> **Exercise aim**
For each entry, return the text exactly and omit any image.

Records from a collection
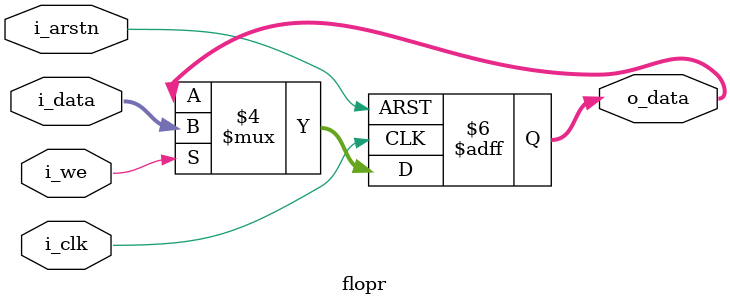
<source format=v>
`timescale 1ns/1ps

module flopr(i_clk, i_arstn, i_we, i_data, o_data);

input i_clk;
input i_we;
input i_arstn;
input [31:0] i_data;
output reg [31:0] o_data;

always @(posedge i_clk or negedge i_arstn) begin 
	if(!i_arstn) begin 
		o_data <= 32'b0;
	end else if(i_we) begin
		o_data <= i_data;
	end else begin 
		o_data <= o_data;
	end 
end

endmodule 

</source>
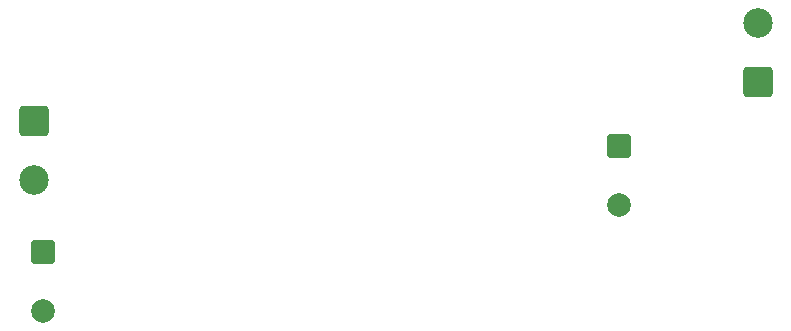
<source format=gbr>
%TF.GenerationSoftware,KiCad,Pcbnew,9.0.6*%
%TF.CreationDate,2026-02-08T21:35:38+01:00*%
%TF.ProjectId,Boost converter,426f6f73-7420-4636-9f6e-766572746572,B*%
%TF.SameCoordinates,Original*%
%TF.FileFunction,Soldermask,Bot*%
%TF.FilePolarity,Negative*%
%FSLAX46Y46*%
G04 Gerber Fmt 4.6, Leading zero omitted, Abs format (unit mm)*
G04 Created by KiCad (PCBNEW 9.0.6) date 2026-02-08 21:35:38*
%MOMM*%
%LPD*%
G01*
G04 APERTURE LIST*
G04 Aperture macros list*
%AMRoundRect*
0 Rectangle with rounded corners*
0 $1 Rounding radius*
0 $2 $3 $4 $5 $6 $7 $8 $9 X,Y pos of 4 corners*
0 Add a 4 corners polygon primitive as box body*
4,1,4,$2,$3,$4,$5,$6,$7,$8,$9,$2,$3,0*
0 Add four circle primitives for the rounded corners*
1,1,$1+$1,$2,$3*
1,1,$1+$1,$4,$5*
1,1,$1+$1,$6,$7*
1,1,$1+$1,$8,$9*
0 Add four rect primitives between the rounded corners*
20,1,$1+$1,$2,$3,$4,$5,0*
20,1,$1+$1,$4,$5,$6,$7,0*
20,1,$1+$1,$6,$7,$8,$9,0*
20,1,$1+$1,$8,$9,$2,$3,0*%
G04 Aperture macros list end*
%ADD10RoundRect,0.250000X1.000000X-1.000000X1.000000X1.000000X-1.000000X1.000000X-1.000000X-1.000000X0*%
%ADD11C,2.500000*%
%ADD12RoundRect,0.250000X-0.750000X0.750000X-0.750000X-0.750000X0.750000X-0.750000X0.750000X0.750000X0*%
%ADD13C,2.000000*%
%ADD14RoundRect,0.250000X-1.000000X1.000000X-1.000000X-1.000000X1.000000X-1.000000X1.000000X1.000000X0*%
G04 APERTURE END LIST*
D10*
%TO.C,J2*%
X207567500Y-134200000D03*
D11*
X207567500Y-129200000D03*
%TD*%
D12*
%TO.C,C10*%
X195800000Y-139600000D03*
D13*
X195800000Y-144600000D03*
%TD*%
D12*
%TO.C,C12*%
X147000000Y-148632323D03*
D13*
X147000000Y-153632323D03*
%TD*%
D14*
%TO.C,J1*%
X146232500Y-137500000D03*
D11*
X146232500Y-142500000D03*
%TD*%
M02*

</source>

> **Response**
<source format=v>
`timescale 1ns/1ps

module flopr(i_clk, i_arstn, i_we, i_data, o_data);

input i_clk;
input i_we;
input i_arstn;
input [31:0] i_data;
output reg [31:0] o_data;

always @(posedge i_clk or negedge i_arstn) begin 
	if(!i_arstn) begin 
		o_data <= 32'b0;
	end else if(i_we) begin
		o_data <= i_data;
	end else begin 
		o_data <= o_data;
	end 
end

endmodule 

</source>
<source format=gbr>
%TF.GenerationSoftware,KiCad,Pcbnew,9.0.6*%
%TF.CreationDate,2026-02-08T21:35:38+01:00*%
%TF.ProjectId,Boost converter,426f6f73-7420-4636-9f6e-766572746572,B*%
%TF.SameCoordinates,Original*%
%TF.FileFunction,Soldermask,Bot*%
%TF.FilePolarity,Negative*%
%FSLAX46Y46*%
G04 Gerber Fmt 4.6, Leading zero omitted, Abs format (unit mm)*
G04 Created by KiCad (PCBNEW 9.0.6) date 2026-02-08 21:35:38*
%MOMM*%
%LPD*%
G01*
G04 APERTURE LIST*
G04 Aperture macros list*
%AMRoundRect*
0 Rectangle with rounded corners*
0 $1 Rounding radius*
0 $2 $3 $4 $5 $6 $7 $8 $9 X,Y pos of 4 corners*
0 Add a 4 corners polygon primitive as box body*
4,1,4,$2,$3,$4,$5,$6,$7,$8,$9,$2,$3,0*
0 Add four circle primitives for the rounded corners*
1,1,$1+$1,$2,$3*
1,1,$1+$1,$4,$5*
1,1,$1+$1,$6,$7*
1,1,$1+$1,$8,$9*
0 Add four rect primitives between the rounded corners*
20,1,$1+$1,$2,$3,$4,$5,0*
20,1,$1+$1,$4,$5,$6,$7,0*
20,1,$1+$1,$6,$7,$8,$9,0*
20,1,$1+$1,$8,$9,$2,$3,0*%
G04 Aperture macros list end*
%ADD10RoundRect,0.250000X1.000000X-1.000000X1.000000X1.000000X-1.000000X1.000000X-1.000000X-1.000000X0*%
%ADD11C,2.500000*%
%ADD12RoundRect,0.250000X-0.750000X0.750000X-0.750000X-0.750000X0.750000X-0.750000X0.750000X0.750000X0*%
%ADD13C,2.000000*%
%ADD14RoundRect,0.250000X-1.000000X1.000000X-1.000000X-1.000000X1.000000X-1.000000X1.000000X1.000000X0*%
G04 APERTURE END LIST*
D10*
%TO.C,J2*%
X207567500Y-134200000D03*
D11*
X207567500Y-129200000D03*
%TD*%
D12*
%TO.C,C10*%
X195800000Y-139600000D03*
D13*
X195800000Y-144600000D03*
%TD*%
D12*
%TO.C,C12*%
X147000000Y-148632323D03*
D13*
X147000000Y-153632323D03*
%TD*%
D14*
%TO.C,J1*%
X146232500Y-137500000D03*
D11*
X146232500Y-142500000D03*
%TD*%
M02*

</source>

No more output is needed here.